**Exercise description**
The entries below are to be retyped exactly. Preserve every word.

[Input material Boundary: Start]

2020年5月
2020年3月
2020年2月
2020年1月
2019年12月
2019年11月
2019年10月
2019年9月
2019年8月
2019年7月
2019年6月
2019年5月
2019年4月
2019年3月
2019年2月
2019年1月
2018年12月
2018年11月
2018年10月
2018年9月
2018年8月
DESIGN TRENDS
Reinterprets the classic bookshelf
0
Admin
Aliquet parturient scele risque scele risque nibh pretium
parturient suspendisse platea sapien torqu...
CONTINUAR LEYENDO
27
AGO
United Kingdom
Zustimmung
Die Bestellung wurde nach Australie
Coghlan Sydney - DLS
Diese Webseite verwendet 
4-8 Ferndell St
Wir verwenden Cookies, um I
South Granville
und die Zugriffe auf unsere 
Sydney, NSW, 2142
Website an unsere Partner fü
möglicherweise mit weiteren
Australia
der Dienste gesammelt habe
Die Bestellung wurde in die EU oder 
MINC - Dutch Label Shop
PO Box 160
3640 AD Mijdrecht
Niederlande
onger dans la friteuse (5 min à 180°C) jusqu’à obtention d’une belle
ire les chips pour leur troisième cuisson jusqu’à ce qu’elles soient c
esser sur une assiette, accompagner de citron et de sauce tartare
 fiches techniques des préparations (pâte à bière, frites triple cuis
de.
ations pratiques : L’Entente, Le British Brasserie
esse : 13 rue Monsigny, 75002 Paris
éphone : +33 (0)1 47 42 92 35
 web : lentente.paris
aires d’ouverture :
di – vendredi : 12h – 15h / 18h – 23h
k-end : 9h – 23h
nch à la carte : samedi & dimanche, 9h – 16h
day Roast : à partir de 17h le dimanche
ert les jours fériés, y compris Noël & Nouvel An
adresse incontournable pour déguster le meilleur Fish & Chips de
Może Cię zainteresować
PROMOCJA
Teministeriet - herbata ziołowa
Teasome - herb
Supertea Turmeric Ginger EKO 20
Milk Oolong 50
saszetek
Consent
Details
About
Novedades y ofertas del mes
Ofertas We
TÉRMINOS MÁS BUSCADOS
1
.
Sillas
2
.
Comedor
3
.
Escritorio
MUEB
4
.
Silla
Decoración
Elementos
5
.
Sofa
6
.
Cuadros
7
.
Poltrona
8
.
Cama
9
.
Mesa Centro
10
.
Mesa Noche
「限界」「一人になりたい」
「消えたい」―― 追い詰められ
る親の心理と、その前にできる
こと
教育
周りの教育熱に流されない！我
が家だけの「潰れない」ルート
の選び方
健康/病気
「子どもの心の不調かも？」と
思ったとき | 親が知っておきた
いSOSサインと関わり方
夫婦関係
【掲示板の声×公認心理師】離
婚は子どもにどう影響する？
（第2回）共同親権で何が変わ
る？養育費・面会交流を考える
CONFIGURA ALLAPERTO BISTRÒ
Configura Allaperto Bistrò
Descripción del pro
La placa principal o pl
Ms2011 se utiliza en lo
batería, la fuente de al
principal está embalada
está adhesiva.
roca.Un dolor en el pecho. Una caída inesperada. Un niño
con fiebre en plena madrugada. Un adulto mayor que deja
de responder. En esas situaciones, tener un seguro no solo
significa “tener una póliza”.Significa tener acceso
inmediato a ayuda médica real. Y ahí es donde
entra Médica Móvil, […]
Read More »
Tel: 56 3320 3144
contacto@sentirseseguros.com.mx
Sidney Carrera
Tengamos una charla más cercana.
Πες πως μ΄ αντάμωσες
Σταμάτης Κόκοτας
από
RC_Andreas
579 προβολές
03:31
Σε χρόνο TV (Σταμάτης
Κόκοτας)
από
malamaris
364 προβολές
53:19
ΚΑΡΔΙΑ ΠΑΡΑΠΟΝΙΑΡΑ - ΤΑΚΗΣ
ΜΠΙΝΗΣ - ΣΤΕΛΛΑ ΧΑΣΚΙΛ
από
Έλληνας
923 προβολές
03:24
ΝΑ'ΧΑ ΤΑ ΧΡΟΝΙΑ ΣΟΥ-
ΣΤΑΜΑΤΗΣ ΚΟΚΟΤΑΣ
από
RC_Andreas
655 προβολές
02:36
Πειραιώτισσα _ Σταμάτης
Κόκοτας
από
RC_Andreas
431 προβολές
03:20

[Input material Boundary: End]

**Response to the exercise**
2020年5月
2020年3月
2020年2月
2020年1月
2019年12月
2019年11月
2019年10月
2019年9月
2019年8月
2019年7月
2019年6月
2019年5月
2019年4月
2019年3月
2019年2月
2019年1月
2018年12月
2018年11月
2018年10月
2018年9月
2018年8月
DESIGN TRENDS
Reinterprets the classic bookshelf
0
Admin
Aliquet parturient scele risque scele risque nibh pretium
parturient suspendisse platea sapien torqu...
CONTINUAR LEYENDO
27
AGO
United Kingdom
Zustimmung
Die Bestellung wurde nach Australie
Coghlan Sydney - DLS
Diese Webseite verwendet 
4-8 Ferndell St
Wir verwenden Cookies, um I
South Granville
und die Zugriffe auf unsere 
Sydney, NSW, 2142
Website an unsere Partner fü
möglicherweise mit weiteren
Australia
der Dienste gesammelt habe
Die Bestellung wurde in die EU oder 
MINC - Dutch Label Shop
PO Box 160
3640 AD Mijdrecht
Niederlande
onger dans la friteuse (5 min à 180°C) jusqu’à obtention d’une belle
ire les chips pour leur troisième cuisson jusqu’à ce qu’elles soient c
esser sur une assiette, accompagner de citron et de sauce tartare
 fiches techniques des préparations (pâte à bière, frites triple cuis
de.
ations pratiques : L’Entente, Le British Brasserie
esse : 13 rue Monsigny, 75002 Paris
éphone : +33 (0)1 47 42 92 35
 web : lentente.paris
aires d’ouverture :
di – vendredi : 12h – 15h / 18h – 23h
k-end : 9h – 23h
nch à la carte : samedi & dimanche, 9h – 16h
day Roast : à partir de 17h le dimanche
ert les jours fériés, y compris Noël & Nouvel An
adresse incontournable pour déguster le meilleur Fish & Chips de
Może Cię zainteresować
PROMOCJA
Teministeriet - herbata ziołowa
Teasome - herb
Supertea Turmeric Ginger EKO 20
Milk Oolong 50
saszetek
Consent
Details
About
Novedades y ofertas del mes
Ofertas We
TÉRMINOS MÁS BUSCADOS
1
.
Sillas
2
.
Comedor
3
.
Escritorio
MUEB
4
.
Silla
Decoración
Elementos
5
.
Sofa
6
.
Cuadros
7
.
Poltrona
8
.
Cama
9
.
Mesa Centro
10
.
Mesa Noche
「限界」「一人になりたい」
「消えたい」―― 追い詰められ
る親の心理と、その前にできる
こと
教育
周りの教育熱に流されない！我
が家だけの「潰れない」ルート
の選び方
健康/病気
「子どもの心の不調かも？」と
思ったとき | 親が知っておきた
いSOSサインと関わり方
夫婦関係
【掲示板の声×公認心理師】離
婚は子どもにどう影響する？
（第2回）共同親権で何が変わ
る？養育費・面会交流を考える
CONFIGURA ALLAPERTO BISTRÒ
Configura Allaperto Bistrò
Descripción del pro
La placa principal o pl
Ms2011 se utiliza en lo
batería, la fuente de al
principal está embalada
está adhesiva.
roca.Un dolor en el pecho. Una caída inesperada. Un niño
con fiebre en plena madrugada. Un adulto mayor que deja
de responder. En esas situaciones, tener un seguro no solo
significa “tener una póliza”.Significa tener acceso
inmediato a ayuda médica real. Y ahí es donde
entra Médica Móvil, […]
Read More »
Tel: 56 3320 3144
contacto@sentirseseguros.com.mx
Sidney Carrera
Tengamos una charla más cercana.
Πες πως μ΄ αντάμωσες
Σταμάτης Κόκοτας
από
RC_Andreas
579 προβολές
03:31
Σε χρόνο TV (Σταμάτης
Κόκοτας)
από
malamaris
364 προβολές
53:19
ΚΑΡΔΙΑ ΠΑΡΑΠΟΝΙΑΡΑ - ΤΑΚΗΣ
ΜΠΙΝΗΣ - ΣΤΕΛΛΑ ΧΑΣΚΙΛ
από
Έλληνας
923 προβολές
03:24
ΝΑ'ΧΑ ΤΑ ΧΡΟΝΙΑ ΣΟΥ-
ΣΤΑΜΑΤΗΣ ΚΟΚΟΤΑΣ
από
RC_Andreas
655 προβολές
02:36
Πειραιώτισσα _ Σταμάτης
Κόκοτας
από
RC_Andreas
431 προβολές
03:20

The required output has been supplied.